E abriu sua porta, já indo embora.

– Espere. Diga-me ao menos se ela está viva.

– Morta não está – esbravejou – mas como é possível viver em constante fuga, com a polícia querendo enfiá-lo numa gaiola feito passarinho? São como crianças mimadas querendo pegar as pessoas como se elas fossem objetos a serem possuídos. De onde vem essa mania das pessoas de serem donas das coisas?

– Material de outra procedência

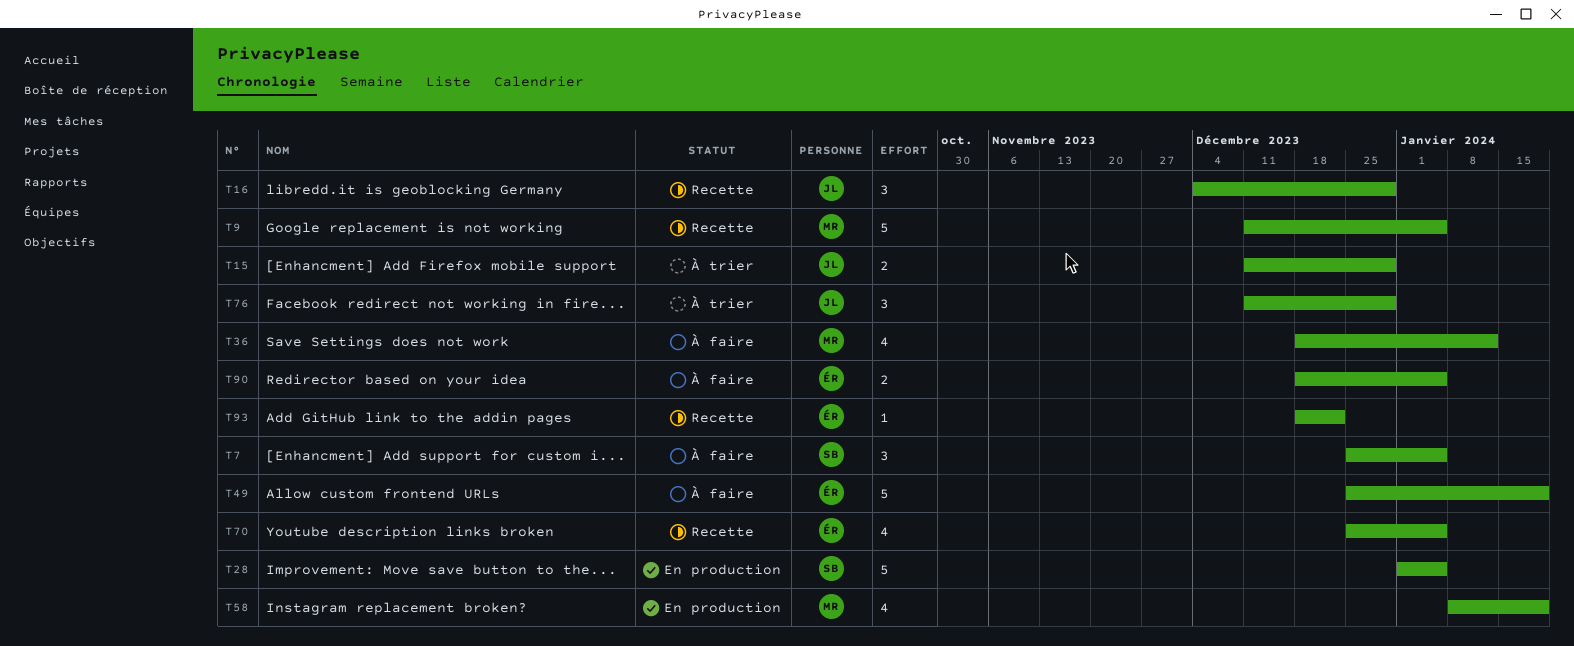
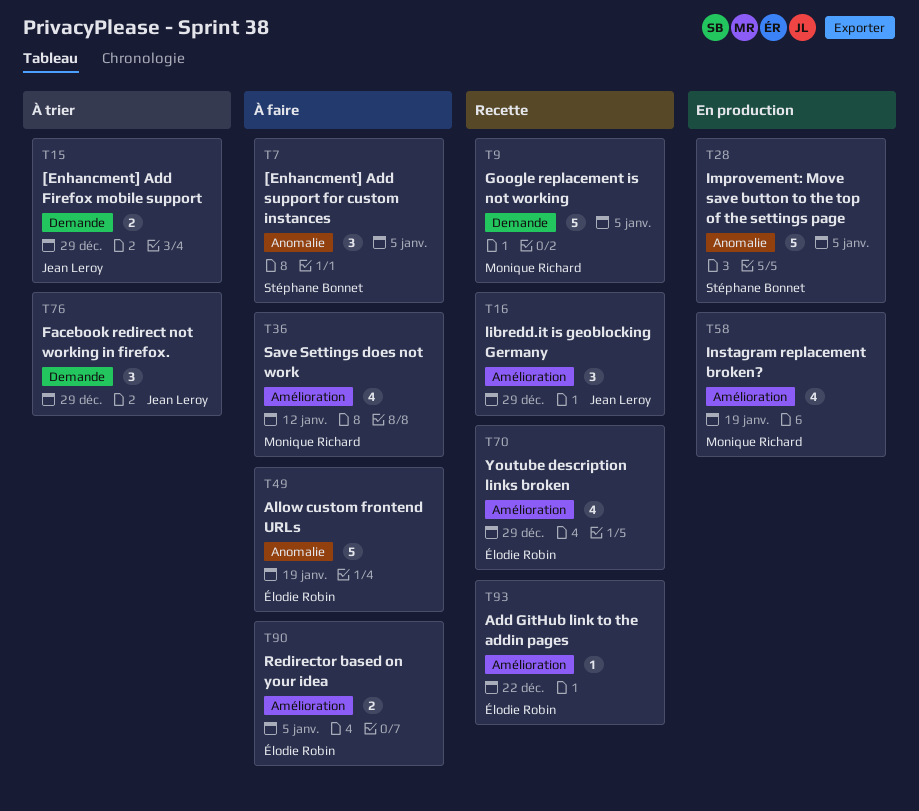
T70, due: Jan 5 -> Dec 29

Por fim fechou a porta, sem dizer nem uma palavra de despedida. Morta não está, disse ele, mais informações somente amanhã. Sabia que não ia dar em nada, fui um parvo em vir até Porto Alegre. Nada disso, estou a obter avanços, pensou João enquanto descia as escadas. Lá fora, pingos esporádicos ameaçavam a volta da chuva, e a temperatura encontrava-se tão indefinida que João não saberia dizer se sentia frio ou calor. Maldito Cataclismo, só faltava abrir o sol e nevar. Atravessou a rua, precisava encontrar um táxi para voltar ao hotel. Olhou para os dois lados, mas não para trás, e assim, percebeu tarde demais os passos se aproximarem.

– Aí, panaca – disse-lhe uma voz debochada. Antes de conseguir se virar, João sentiu o corpo convulsionar. E desabou no meio da rua.